## WRITTEN PROBLEM
In the U-Net training walkthrough, what learning rate is used with the Adam optimizer?

## SOURCE PASSAGE

First, we are going to load the training and validation dataset and instantiate the SegmentationDataset objects (lines 25-34). These datasets can then be used in the DataLoader class provided by PyTorch to access the image samples (lines 36 & 37). We are instantiating the U-Net model we implemented in the previous post and transfer it into video memory via the .to("cuda") method (line 41). As an optimizer, we use Adam with a learning rate of 0.001 and use binary cross entropy with logits as the loss function (lines 42 & 43). We calculate the number of steps it takes to iterate over the whole training dataset and the validation dataset (lines 47 & 48). For this purpose, we are using the batch_size, i.e., the number of samples that are fed into the model at once, in this case 4 (line 10). The actual training loop comprises lines 55 to 108. Each iteration of this loop is called an “epoch”. The number of epochs is defined as 100 (line 12). The model is first set into training mode (line 56) to make sure that the weights are being adjusted. Then we are iterating over all the batches provided by the DataLoader for training (line 62). In this loop we first zero out any gradients that might have been previously generated (line 65). Then we access the SWISSIMAGE and corresponding lake mask groundtruth images and feed them into the model after transferring them to video memory (lines 68 & 69). The model will produce its own prediction based on the SWISSIMAGE sample and stores it in the variable lake_mask_predicted (line 69). The loss function then calculates the loss by comparing the predicted mask with the groundtruth mask (line 72). Based on this loss, first backpropagation is performed and then the weights are being adjusted (lines 75 & 76). Once the training loop is finalized, gradient calculation is being disabled (line 82) and the model is set to evaluation mode (line 83). Then, we iterate over all the samples in the validation dataset (line 86) and compare the predictions of the U-Net with the groundtruth (lines 90-92). Once this has been carried out, the average training and validation losses for this epoch are being calculated, stored and printed to the console (lines 96-108). Finally, once the iteration over all epochs completes, the trained model is saved to disk (line 112).

## ROWS
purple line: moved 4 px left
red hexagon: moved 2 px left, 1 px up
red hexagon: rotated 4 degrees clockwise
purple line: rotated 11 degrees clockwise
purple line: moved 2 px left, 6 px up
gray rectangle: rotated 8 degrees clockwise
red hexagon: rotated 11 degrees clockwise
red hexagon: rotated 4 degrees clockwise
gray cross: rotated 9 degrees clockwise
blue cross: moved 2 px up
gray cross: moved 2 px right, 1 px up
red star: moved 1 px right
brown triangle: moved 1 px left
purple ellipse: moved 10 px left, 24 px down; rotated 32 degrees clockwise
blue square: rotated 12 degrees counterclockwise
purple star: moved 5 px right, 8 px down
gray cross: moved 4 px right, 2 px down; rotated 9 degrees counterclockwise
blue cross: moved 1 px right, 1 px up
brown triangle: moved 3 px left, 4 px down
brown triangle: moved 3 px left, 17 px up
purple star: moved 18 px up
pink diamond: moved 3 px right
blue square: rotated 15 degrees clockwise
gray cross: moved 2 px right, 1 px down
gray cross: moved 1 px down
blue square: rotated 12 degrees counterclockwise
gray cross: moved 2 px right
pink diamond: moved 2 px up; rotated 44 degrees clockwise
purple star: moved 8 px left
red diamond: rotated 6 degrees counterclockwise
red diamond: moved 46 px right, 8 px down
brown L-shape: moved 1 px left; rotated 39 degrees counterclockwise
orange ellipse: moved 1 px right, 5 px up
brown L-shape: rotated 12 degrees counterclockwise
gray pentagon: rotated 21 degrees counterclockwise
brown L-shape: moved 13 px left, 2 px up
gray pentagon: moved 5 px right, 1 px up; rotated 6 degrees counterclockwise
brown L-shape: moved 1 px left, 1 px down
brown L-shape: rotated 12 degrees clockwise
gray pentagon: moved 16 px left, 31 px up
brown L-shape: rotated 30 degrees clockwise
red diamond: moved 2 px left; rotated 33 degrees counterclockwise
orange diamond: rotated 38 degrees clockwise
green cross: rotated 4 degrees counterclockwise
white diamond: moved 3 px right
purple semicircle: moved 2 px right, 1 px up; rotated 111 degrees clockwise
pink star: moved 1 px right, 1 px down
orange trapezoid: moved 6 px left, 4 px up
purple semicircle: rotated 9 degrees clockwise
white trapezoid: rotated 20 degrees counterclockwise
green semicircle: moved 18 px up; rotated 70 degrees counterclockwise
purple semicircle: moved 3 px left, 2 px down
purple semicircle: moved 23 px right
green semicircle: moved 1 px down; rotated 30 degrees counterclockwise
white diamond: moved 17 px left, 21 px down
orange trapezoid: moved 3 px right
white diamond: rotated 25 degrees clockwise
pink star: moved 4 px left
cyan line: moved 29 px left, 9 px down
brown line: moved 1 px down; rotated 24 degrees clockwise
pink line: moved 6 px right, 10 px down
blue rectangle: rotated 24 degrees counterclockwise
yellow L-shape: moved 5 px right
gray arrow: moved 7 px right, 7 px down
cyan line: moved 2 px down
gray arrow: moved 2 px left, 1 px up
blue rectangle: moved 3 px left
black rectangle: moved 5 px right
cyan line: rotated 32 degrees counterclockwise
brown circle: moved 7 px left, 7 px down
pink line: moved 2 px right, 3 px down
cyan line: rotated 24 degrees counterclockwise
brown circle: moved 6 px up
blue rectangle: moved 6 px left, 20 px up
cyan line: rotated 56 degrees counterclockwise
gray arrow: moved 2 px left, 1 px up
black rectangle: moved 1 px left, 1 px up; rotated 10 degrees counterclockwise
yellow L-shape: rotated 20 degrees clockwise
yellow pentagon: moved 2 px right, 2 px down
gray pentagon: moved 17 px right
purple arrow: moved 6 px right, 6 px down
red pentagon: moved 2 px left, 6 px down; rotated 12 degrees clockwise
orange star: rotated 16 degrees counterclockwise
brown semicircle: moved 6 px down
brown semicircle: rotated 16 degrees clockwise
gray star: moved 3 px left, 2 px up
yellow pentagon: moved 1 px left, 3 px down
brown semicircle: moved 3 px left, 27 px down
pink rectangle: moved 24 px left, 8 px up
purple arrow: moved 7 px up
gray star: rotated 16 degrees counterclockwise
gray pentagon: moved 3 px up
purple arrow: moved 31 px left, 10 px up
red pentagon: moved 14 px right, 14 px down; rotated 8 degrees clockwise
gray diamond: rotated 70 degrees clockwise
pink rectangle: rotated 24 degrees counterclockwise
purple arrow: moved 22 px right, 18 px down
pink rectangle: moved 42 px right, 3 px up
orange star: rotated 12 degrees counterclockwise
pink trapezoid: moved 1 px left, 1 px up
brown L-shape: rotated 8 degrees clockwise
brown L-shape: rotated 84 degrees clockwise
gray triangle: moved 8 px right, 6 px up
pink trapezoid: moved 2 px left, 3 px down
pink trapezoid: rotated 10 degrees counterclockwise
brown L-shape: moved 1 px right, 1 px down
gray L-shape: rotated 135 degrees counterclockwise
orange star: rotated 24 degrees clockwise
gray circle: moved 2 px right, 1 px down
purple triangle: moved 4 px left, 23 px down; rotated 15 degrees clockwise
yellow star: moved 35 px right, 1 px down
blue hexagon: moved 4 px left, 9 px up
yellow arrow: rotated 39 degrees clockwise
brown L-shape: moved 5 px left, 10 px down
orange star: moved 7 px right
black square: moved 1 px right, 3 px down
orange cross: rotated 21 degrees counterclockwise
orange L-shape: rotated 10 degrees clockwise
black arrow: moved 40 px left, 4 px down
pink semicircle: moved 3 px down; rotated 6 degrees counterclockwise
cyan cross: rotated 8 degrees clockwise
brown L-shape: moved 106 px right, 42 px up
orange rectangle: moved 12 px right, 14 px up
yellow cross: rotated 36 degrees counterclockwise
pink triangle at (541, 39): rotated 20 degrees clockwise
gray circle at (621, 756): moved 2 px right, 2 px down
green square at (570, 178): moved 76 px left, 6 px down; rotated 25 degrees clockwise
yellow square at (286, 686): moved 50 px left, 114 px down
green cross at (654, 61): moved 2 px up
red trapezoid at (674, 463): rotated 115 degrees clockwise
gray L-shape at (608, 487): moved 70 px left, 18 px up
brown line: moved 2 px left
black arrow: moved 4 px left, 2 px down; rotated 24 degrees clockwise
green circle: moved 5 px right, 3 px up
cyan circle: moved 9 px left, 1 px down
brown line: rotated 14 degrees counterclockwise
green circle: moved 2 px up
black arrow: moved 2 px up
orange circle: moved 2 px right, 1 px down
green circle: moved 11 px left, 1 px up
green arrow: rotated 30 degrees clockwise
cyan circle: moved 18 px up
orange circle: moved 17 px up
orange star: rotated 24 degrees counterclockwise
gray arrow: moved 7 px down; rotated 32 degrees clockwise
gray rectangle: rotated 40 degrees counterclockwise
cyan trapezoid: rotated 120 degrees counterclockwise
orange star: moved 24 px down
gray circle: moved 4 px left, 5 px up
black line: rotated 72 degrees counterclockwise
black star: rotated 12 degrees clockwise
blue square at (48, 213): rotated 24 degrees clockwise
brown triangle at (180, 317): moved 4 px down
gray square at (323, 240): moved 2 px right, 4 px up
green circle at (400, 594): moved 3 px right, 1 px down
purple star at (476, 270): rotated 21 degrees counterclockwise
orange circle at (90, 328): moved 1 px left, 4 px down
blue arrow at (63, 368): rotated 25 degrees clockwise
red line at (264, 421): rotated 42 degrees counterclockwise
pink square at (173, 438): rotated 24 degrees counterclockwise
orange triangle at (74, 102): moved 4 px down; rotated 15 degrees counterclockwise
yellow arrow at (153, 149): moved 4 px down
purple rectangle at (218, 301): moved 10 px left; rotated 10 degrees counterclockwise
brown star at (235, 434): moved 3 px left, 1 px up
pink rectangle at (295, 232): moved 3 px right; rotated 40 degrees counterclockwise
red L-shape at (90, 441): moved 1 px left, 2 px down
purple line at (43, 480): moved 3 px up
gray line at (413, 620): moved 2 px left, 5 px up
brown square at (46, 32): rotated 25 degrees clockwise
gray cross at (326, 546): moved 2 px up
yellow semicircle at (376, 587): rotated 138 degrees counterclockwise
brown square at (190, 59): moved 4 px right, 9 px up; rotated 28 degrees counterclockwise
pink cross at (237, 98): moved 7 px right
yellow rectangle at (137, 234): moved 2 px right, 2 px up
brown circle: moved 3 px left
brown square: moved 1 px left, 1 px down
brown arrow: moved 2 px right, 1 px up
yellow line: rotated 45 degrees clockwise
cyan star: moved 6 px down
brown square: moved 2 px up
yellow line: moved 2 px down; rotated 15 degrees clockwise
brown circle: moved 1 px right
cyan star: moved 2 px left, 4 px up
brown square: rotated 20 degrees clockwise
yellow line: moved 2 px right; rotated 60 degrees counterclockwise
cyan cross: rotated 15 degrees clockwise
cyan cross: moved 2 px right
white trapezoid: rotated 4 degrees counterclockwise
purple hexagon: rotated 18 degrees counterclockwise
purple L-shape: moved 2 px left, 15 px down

## ANSWER TO THIS TASK
0.001